Say how many lines in the records include the string "JMGO", adding no other words.

▶ Data extracts:
——
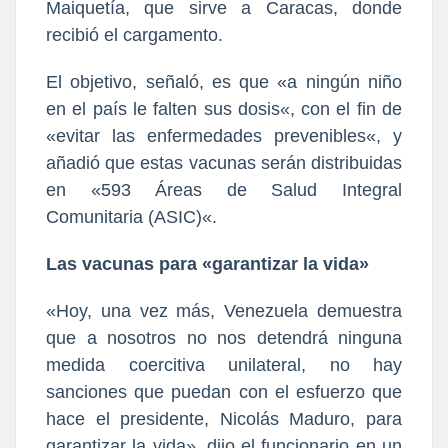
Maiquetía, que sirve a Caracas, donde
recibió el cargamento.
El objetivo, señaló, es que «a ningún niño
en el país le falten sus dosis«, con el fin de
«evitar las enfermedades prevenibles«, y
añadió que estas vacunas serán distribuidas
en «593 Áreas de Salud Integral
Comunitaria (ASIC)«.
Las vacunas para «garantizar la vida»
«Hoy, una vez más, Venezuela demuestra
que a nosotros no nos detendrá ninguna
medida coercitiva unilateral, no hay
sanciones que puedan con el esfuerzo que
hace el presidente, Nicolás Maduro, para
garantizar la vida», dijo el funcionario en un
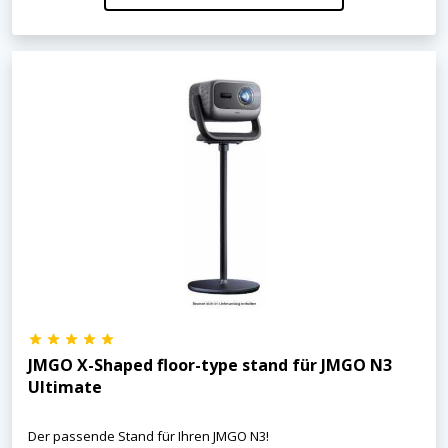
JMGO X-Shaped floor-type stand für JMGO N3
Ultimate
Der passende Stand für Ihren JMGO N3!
——
▶ Exercise answer:
2